Records supplied:
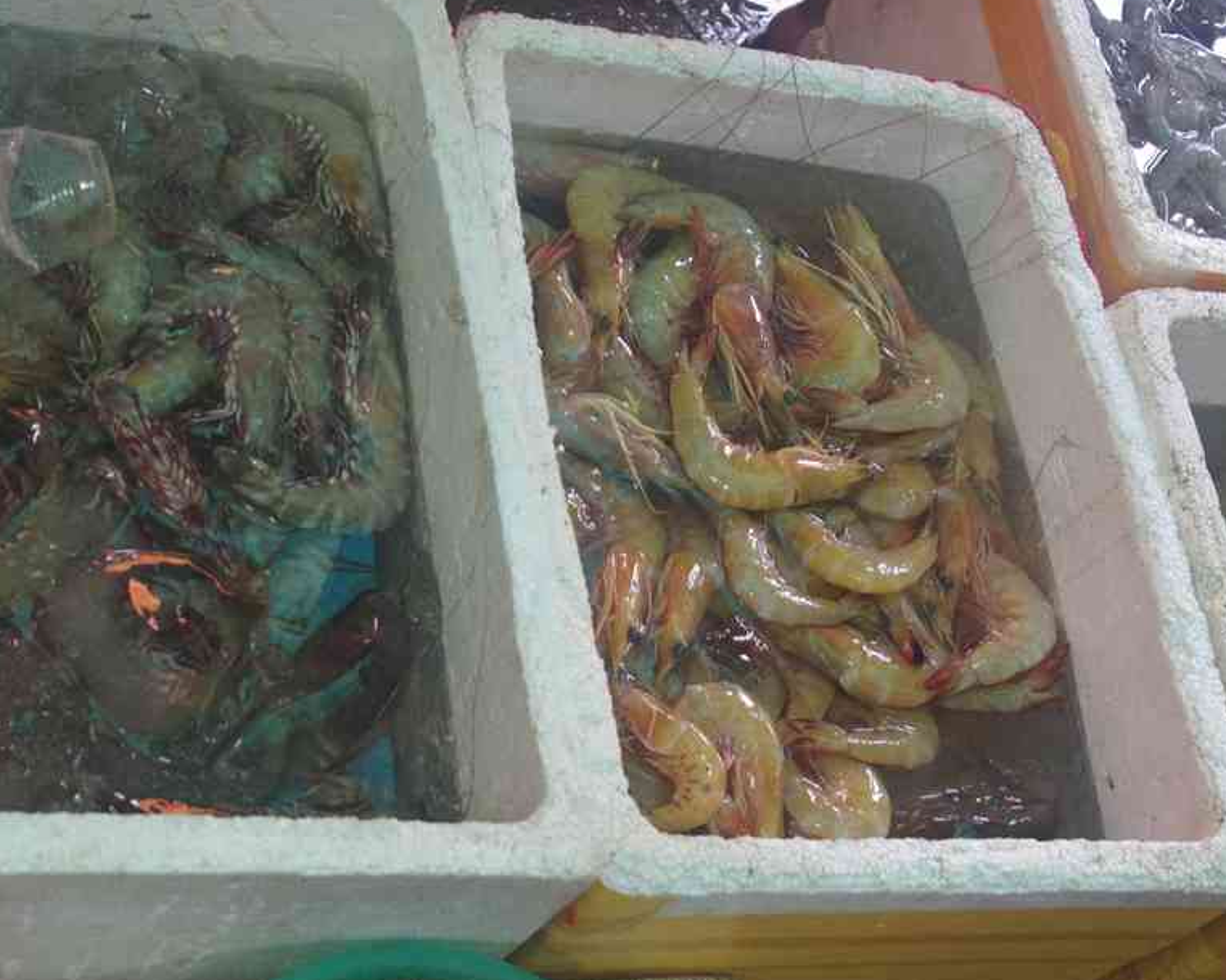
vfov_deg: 23.6
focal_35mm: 65
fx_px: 2344
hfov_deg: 29.2
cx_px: 455
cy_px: 484
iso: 1600
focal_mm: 35
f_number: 7.1
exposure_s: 1/60
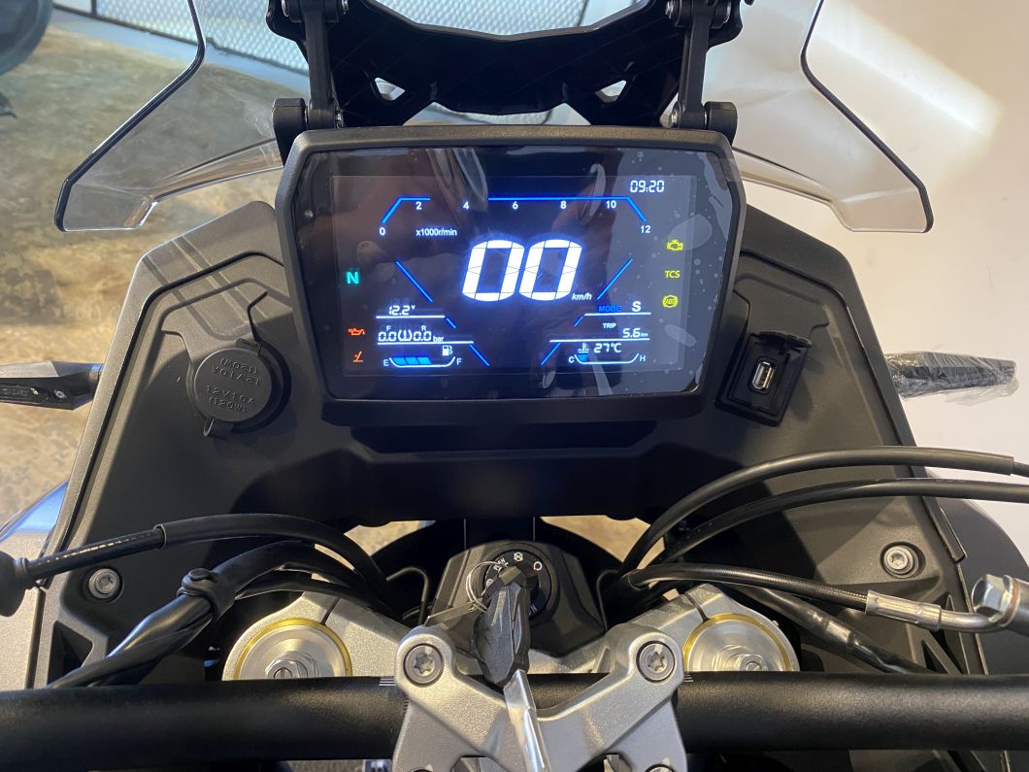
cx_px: 514
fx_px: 773
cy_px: 386
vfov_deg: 53.1
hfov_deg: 67.3
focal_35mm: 26
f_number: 1.8
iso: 500
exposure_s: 1/43
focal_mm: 4.25
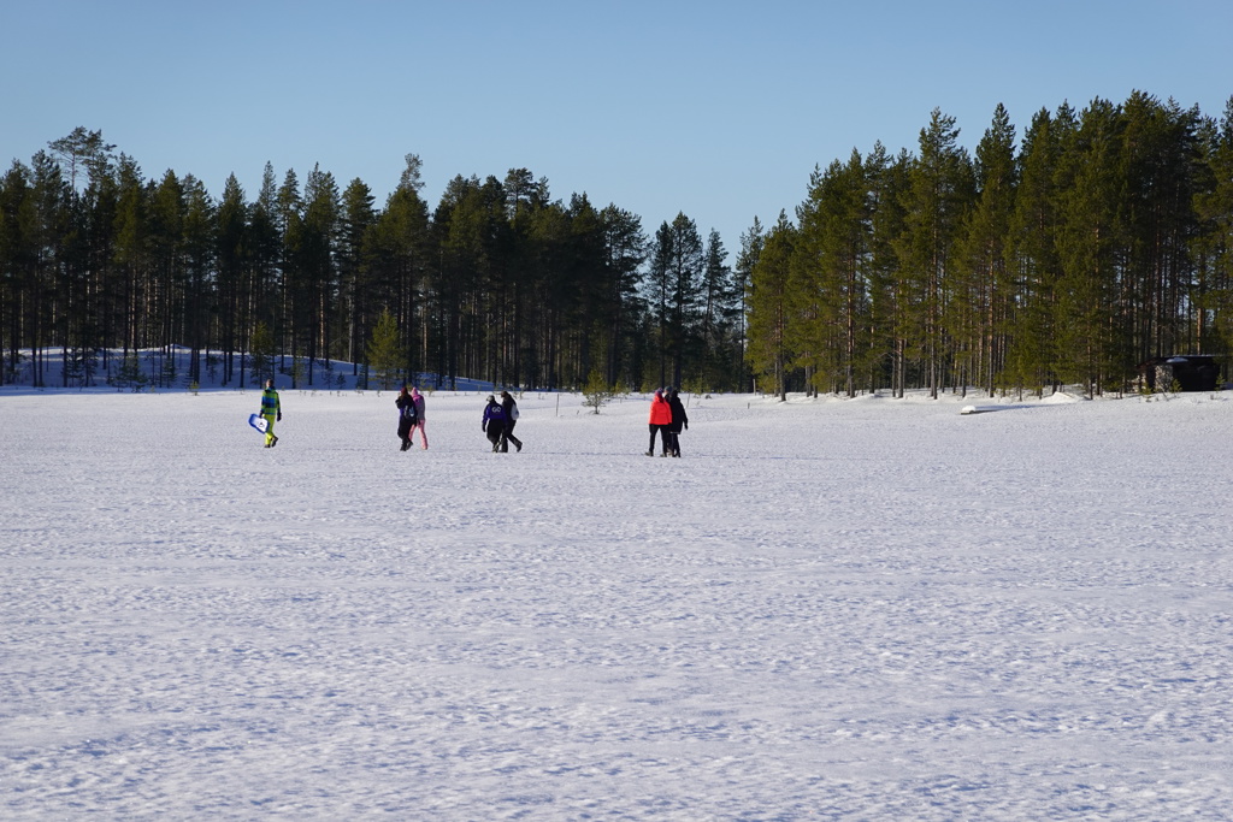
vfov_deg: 9.2
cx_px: 616
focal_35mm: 150
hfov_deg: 13.7
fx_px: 5138
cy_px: 411
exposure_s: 1/500
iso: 100
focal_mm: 54.62
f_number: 5.6
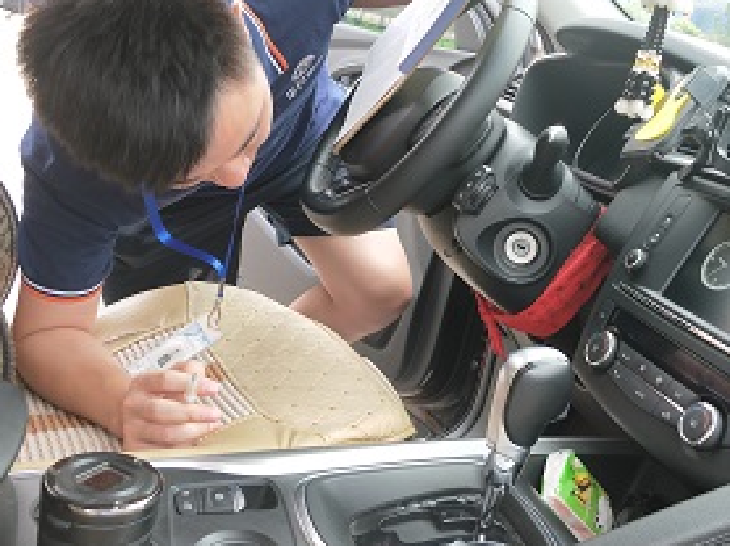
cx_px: 418
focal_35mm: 36
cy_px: 218
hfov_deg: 51.2
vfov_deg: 39.4
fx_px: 759
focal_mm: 4.27
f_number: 1.7
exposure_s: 1/100
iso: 75
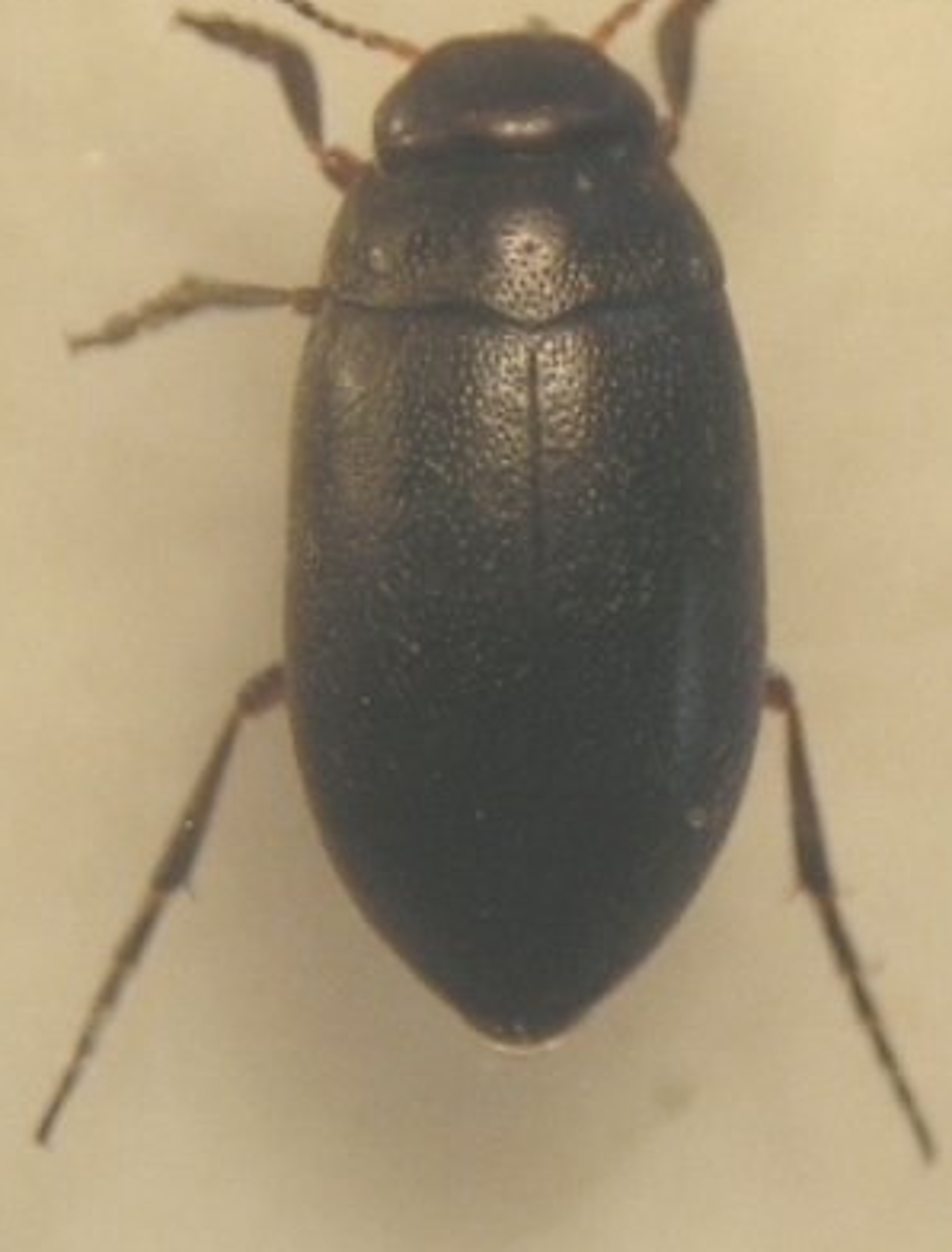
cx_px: 486
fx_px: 2254
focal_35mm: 62
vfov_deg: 30.9
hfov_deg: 23.8
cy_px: 489
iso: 50
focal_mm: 6.3
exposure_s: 1/40
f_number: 2.8
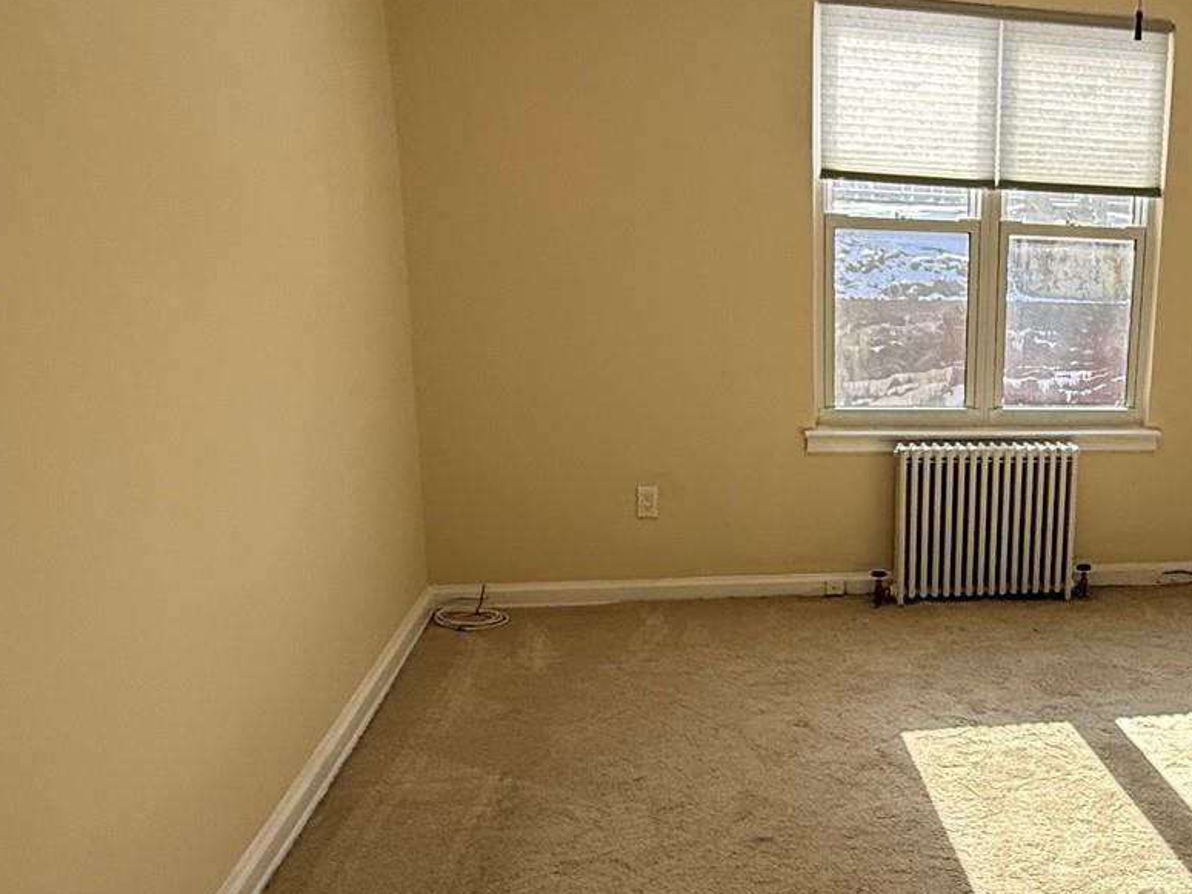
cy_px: 506
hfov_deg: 45.6
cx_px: 1066
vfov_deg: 38.6
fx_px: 1274
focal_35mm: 37
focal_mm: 2.22
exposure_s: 1/381
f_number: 2.2
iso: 50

Try it: Exactly and only the lines from the one containing "cx_px: 1066" to the end of the entries above are to be written out.

Answer for the task:
cx_px: 1066
vfov_deg: 38.6
fx_px: 1274
focal_35mm: 37
focal_mm: 2.22
exposure_s: 1/381
f_number: 2.2
iso: 50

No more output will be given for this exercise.